Developments in research and routine practice in pathology have followed progress in molecular biology, permitting the development of TMA for validation of immunocytochemical assays in a large number of tumours (Kallioniemi et al, 2001; Ginestier et al, 2002). Nevertheless, construction of TMA requires (a) some technical experience to evaluate available tumour markers for widespread use, (b) the availability of large tumour libraries to allow documentation of marker expression in tissues and (c) the ability of pathologists to select archival tissues and to collect patient follow-up data. Although semiquantitative evaluation of TMA is very difficult and time-consuming for pathologists and may be a source of non-reproducible interpretation using arbitrary methods for scoring of immunostaining and lack of quality control, limited data are available in the literature concerning the automated quantification of immunoprecipitates on TMA (Camp et al, 2002; Pages et al, 2006). However, appropriate software dedicated to immunocytochemical tissue labelling, along with the latest image analysis devices, can considerably facilitate the rapid, high-throughput measurement of immunostaining in hundreds of immunostained cores within TMA tissue sections, with completely automated digitisation of microscopic slides (up to 50 slides per batch) in only a few hours. Such combinations of hardware and software allow quantified assessment of immunoprecipitates, providing continuous values for the usual parameters of measurement suitable for statistical computation, and are also particularly helpful for distinguishing minor differences in staining surfaces and intensities that are nearly impossible to detect by a pathologist on microscopic examination (Charpin et al, 1994, 1997a, 1997b, 1998a, 1998b, 1998c, 2004).

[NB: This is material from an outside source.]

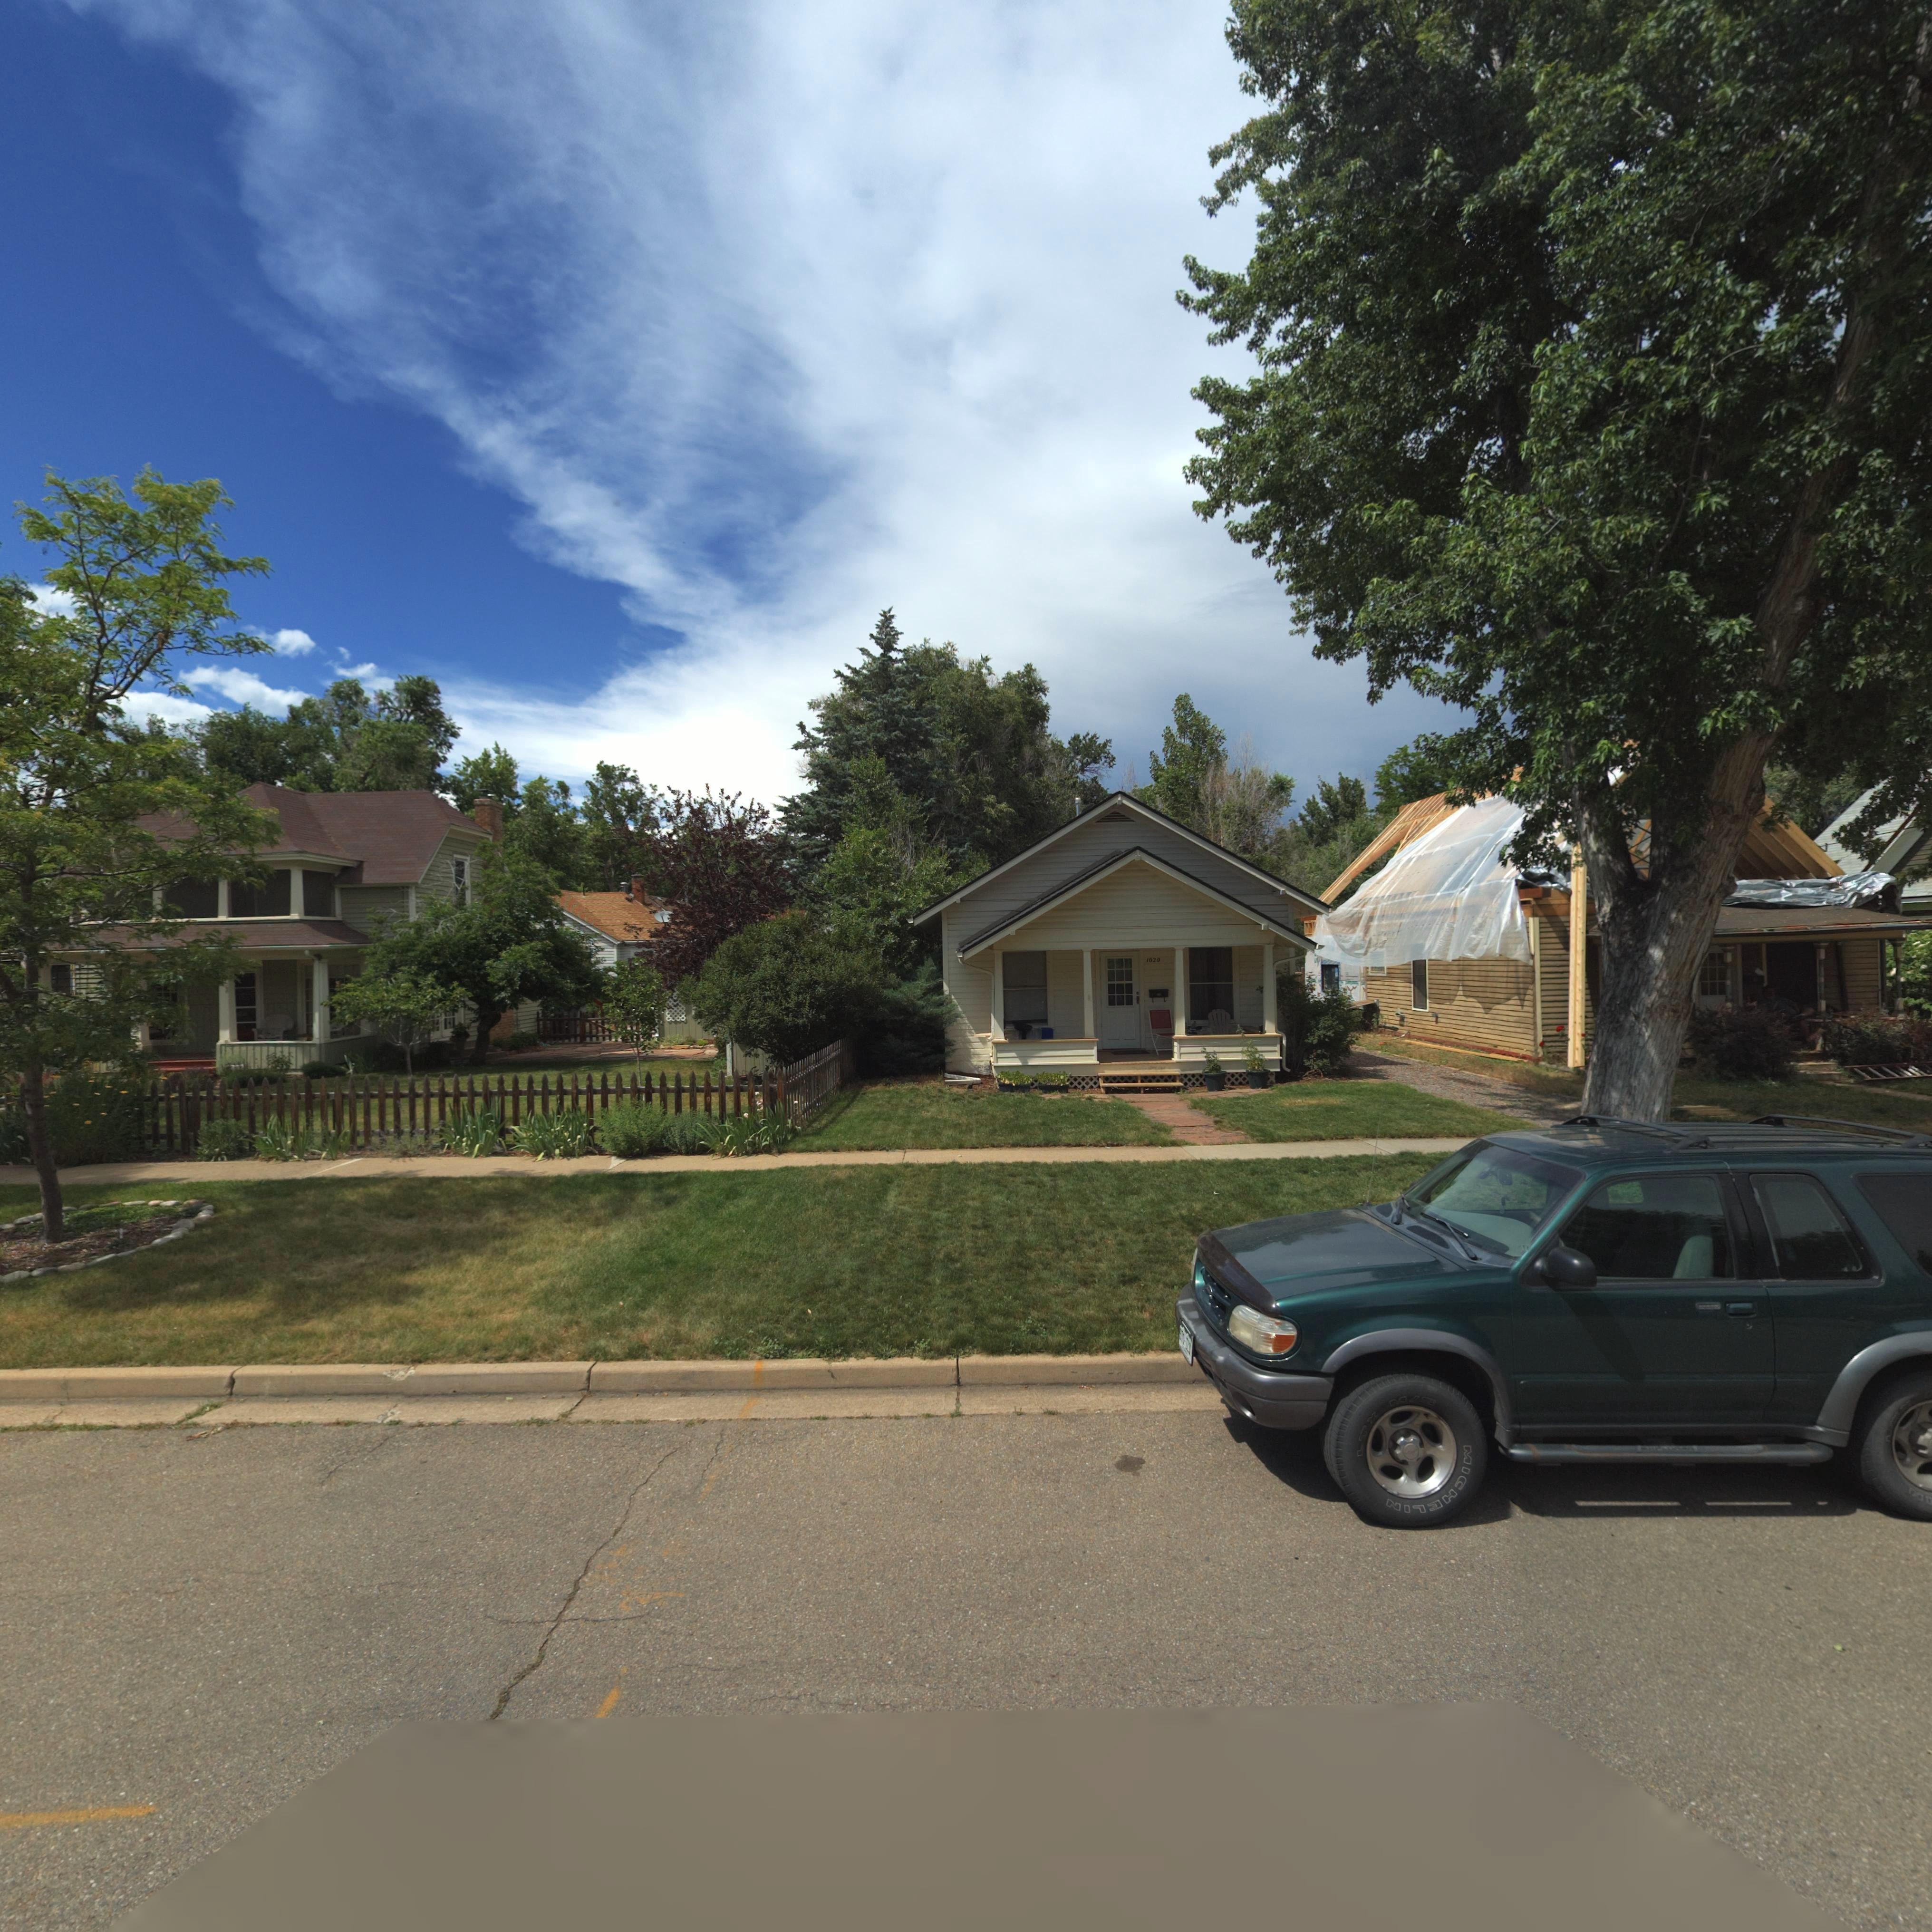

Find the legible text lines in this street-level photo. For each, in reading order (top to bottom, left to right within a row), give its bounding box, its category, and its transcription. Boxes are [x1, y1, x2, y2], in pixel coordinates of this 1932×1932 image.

[1146, 956, 1160, 963] StreetNumber: 1029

On the basis of our experience with image analysis, we have developed TMA suitable for automated quantitative analysis and applied dedicated software to densitometry in TMA in order to compare expression of c-Met and downstream transduction signals like PI3K immunohistochemically in IBC and non-IBC. Our results confirm that c-Met and PI3K are significantly overexpressed in IBC, suggesting that in this particular clinical setting, c-Met expression and downstream signal transducers may be regarded as potential targets for specific therapies. Also, overexpression of c-Met as well as E-cadherin appears to belong to the proteomic signature of IBC.